Наблюдения Киреевского получили продолжение в историософии К. С. Аксакова и Ю. Ф. Самарина, который писал: «говоря о русской народности, мы понимаем ее в неразрывной связи с православной верою, из которой вытекает вся система нравственных убеждений, правящих семейною и общественною жизнию русского человека»[56]. Указывая основное направление развития русской религиозности, славянофилы не касались вопроса о преодолении языческих верований в эпоху христианизации. Но, несмотря на это, славянофильское движение, во многом смыкавшееся с официальной идеологией в поисках «самобытных начал», способствовало усилению интереса к славянскому язычеству и архаическим элементам народной культуры.
В конце 1830-х годов выходят в свет работы И. М. Снегирева и О. И. Бодянского, посвященные славяно-русской фольклорно-этнографической тематике[57]. П. В. Киреевский, брат И. В. Киреевского, приступает к собиранию и изучению русских народных песен. Вопросами фольклористики начинает заниматься В. И. Даль[58]. В 40-е годы организуется Русское географическое общество и его Этнографическое отделение. Появляется фундаментальное исследование А. Терещенко «Быт русского народа»[59]. Выходят труды М. Касторского, И. И. Срезневского, Н. Костомарова и Д. Н. Шеппинга о мифологии и «языческом богослужении» древних славян. И. Боричевский и И. П. Сахаров издают русские народные предания[60]. Фольклорно-этнографические изыскания заставляли задумываться о том, почему в русской традиционной культуре вплоть до XIX столетия сохранились элементы языческих верований, несмотря на почти тысячелетнюю историю христианства в России.
Интересная гипотеза, объясняющая данное положение дел была предложена С. М. Соловьевым. Языческая религия восточных славян представлялась ему состоящей «во-первых, в поклонении стихийным божествам, во-вторых, в поклонении душам умерших, которое условливалось родовым бытом и из которого преимущественно развилась вся славянская демонология»[61]. «Вследствие такого родового быта, – полагал Соловьев, – у восточных славян не могло развиться общественное богослужение, не могло образоваться жреческое сословие: отсюда частию объясняется то явление, что язычество у нас, не имея ничего противопоставить христианству, так легко уступило ему общественное место; но, будучи религиею рода, семьи, дома надолго осталось здесь. Если бы у нас язычество из домашней религии успело перейти в общественную и приобрести все учреждения последней, – указывал он далее, – то, без сомнения оно гораздо долее вело бы явную борьбу с христианством, но зато, раз побежденное, оно не могло бы оставить глубоких следов; если бы христианство имело дело со жрецами, храмами и кумирами, то, низложив их, оно покончило бы борьбу; язычник, привыкший к общественному богослужению и лишенный храма и жреца, не мог бы долго оставаться язычником»[62].
********
**Что сделать**
Перепечатайте из текста о славянском язычестве отрывок, начиная со слов «Наблюдения Киреевского получили» и заканчивая словами «элементам народной культуры.». Позиции ниже никак не связаны с текстом о славянском язычестве.

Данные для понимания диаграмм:
********
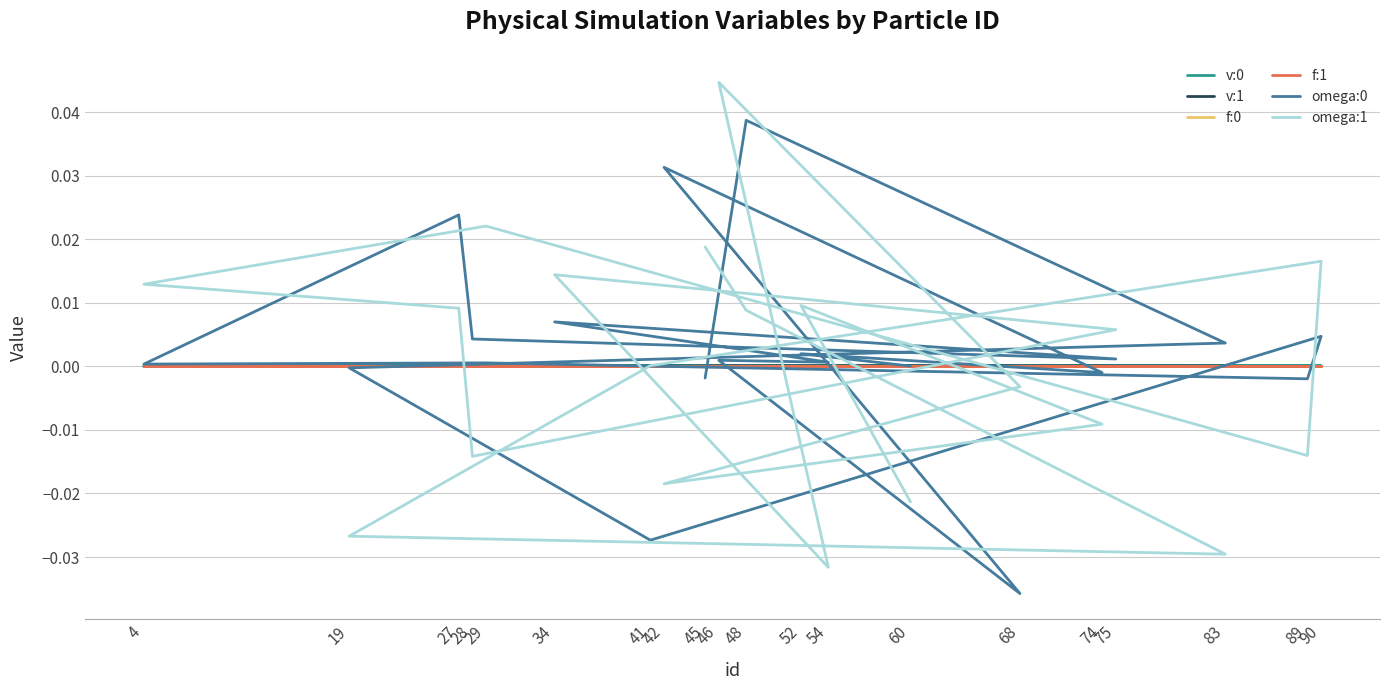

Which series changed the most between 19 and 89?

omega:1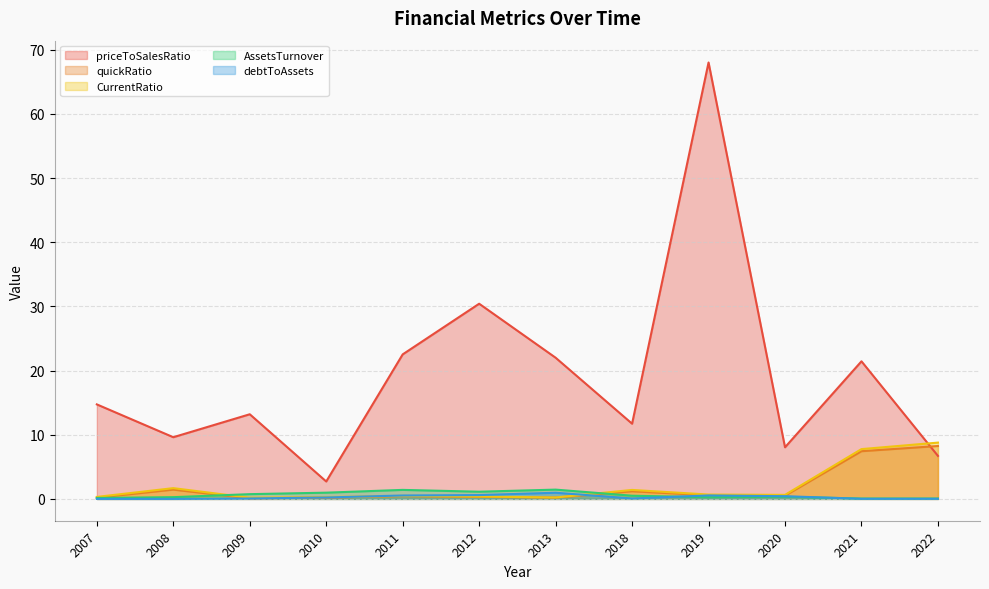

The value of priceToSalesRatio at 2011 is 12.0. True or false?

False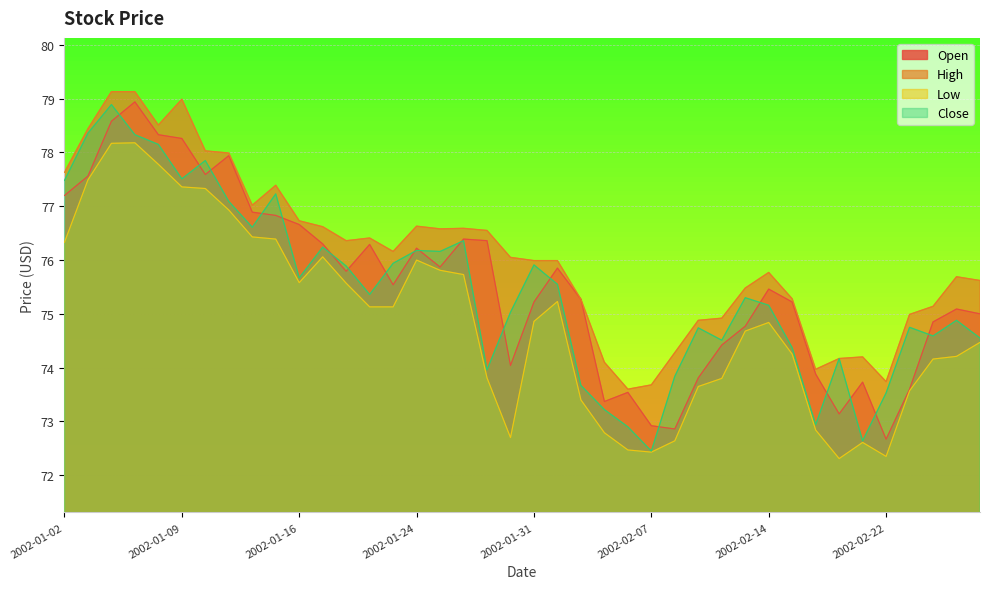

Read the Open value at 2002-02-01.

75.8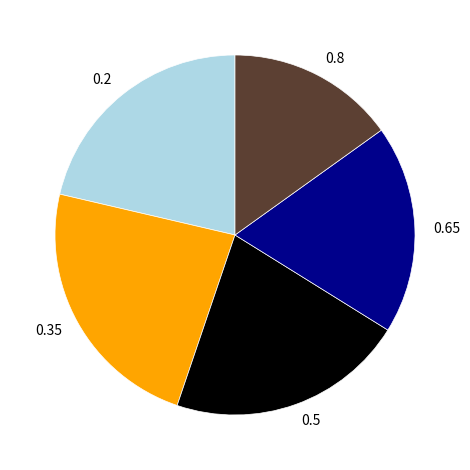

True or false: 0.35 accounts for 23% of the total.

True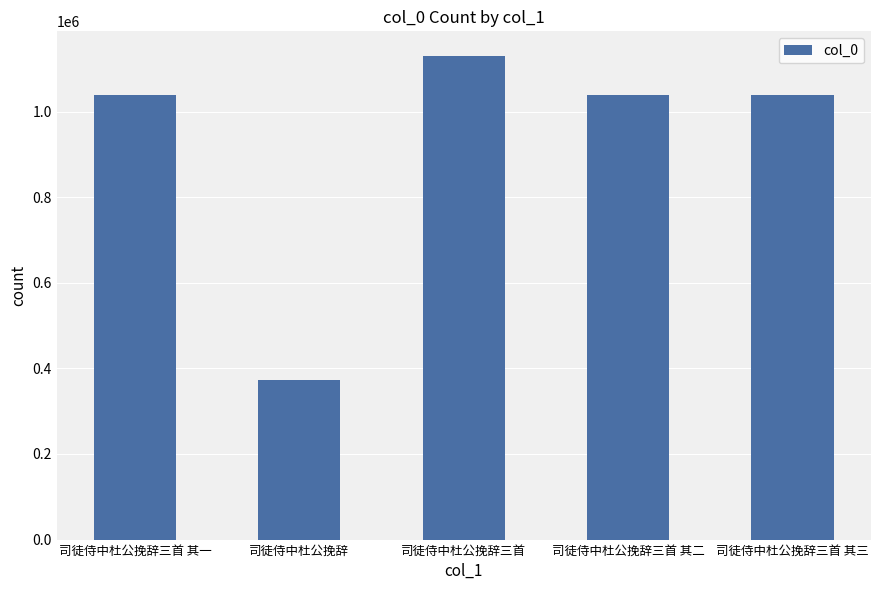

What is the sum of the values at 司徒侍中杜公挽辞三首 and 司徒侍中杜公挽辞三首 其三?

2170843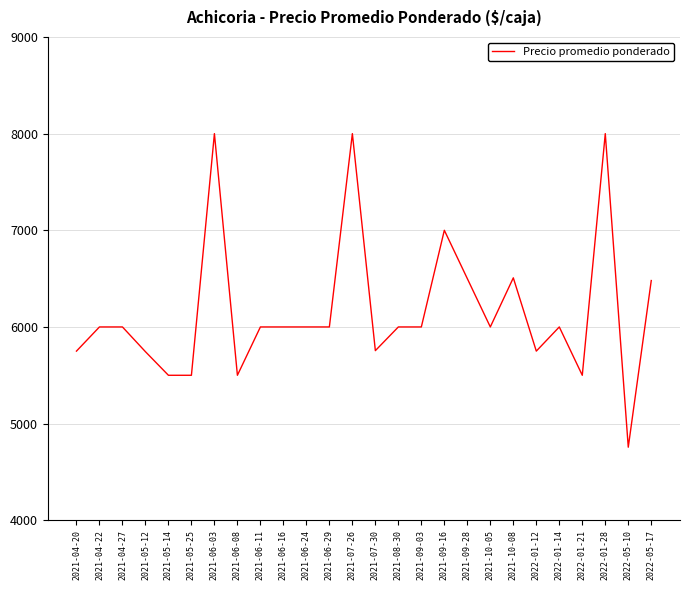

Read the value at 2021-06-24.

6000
********
**Поле ответа**
Наблюдения Киреевского получили продолжение в историософии К. С. Аксакова и Ю. Ф. Самарина, который писал: «говоря о русской народности, мы понимаем ее в неразрывной связи с православной верою, из которой вытекает вся система нравственных убеждений, правящих семейною и общественною жизнию русского человека»[56]. Указывая основное направление развития русской религиозности, славянофилы не касались вопроса о преодолении языческих верований в эпоху христианизации. Но, несмотря на это, славянофильское движение, во многом смыкавшееся с официальной идеологией в поисках «самобытных начал», способствовало усилению интереса к славянскому язычеству и архаическим элементам народной культуры.